The Walmart smokers are made a bit cheaper and are priced accordingly.

Here is some information on my website.

ebay is another choice, here is one for $60.00

Hope this helps


----------



## flash (Dec 1, 2010)

Can't get the ECB hot enough ?? I can have problems keeping mine cool







.






 You can try adding playbox sand instead of water. It will help control the temps better and give you higher temps also.


----------



## meateater (Dec 1, 2010)

Welcome to the SMF. Glad to have you here. Lots of good folks, great recipes and knowledge. Looking forward to your first qview.


----------



## karenc (Dec 3, 2010)

Hey Y'all,

Thanks for all the advice and smoking tips. I went ahead and ordered the small horizontal SFB smoker from Charbroil. It got to my house in about 3 instead of 7-10. Unfortunately, my husband answered the door when he heard the UPS guy drop it off.

"I don't think I was supposed to see that," he said,

Darn. Well, it won't be a surprise, but I think he'll like it and I'm gonna make him wait. 
	

	
	
		
		



		
		
	


	





I am looking forward to many hours of smoky fun!

Karen


----------



## mballi3011 (Dec 3, 2010)

First off Welcome Karen to SMF. You'll like it here for there are alot of really good folks here that would just love to help you with just about anything to do with smoking.

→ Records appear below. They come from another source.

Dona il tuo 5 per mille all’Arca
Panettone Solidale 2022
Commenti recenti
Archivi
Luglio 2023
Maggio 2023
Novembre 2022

Now there are alot of proven recipes for some amazing things here too. So if you need sign up for the E-Course it's free and it will give you the basics of smoking and some good methods to use also. So the next big thing for you to do is go out and get you something to smoke and if you happen to have any questions just post it here and we will be happy to answer them for you.

Welcome To Your New Addiction


----------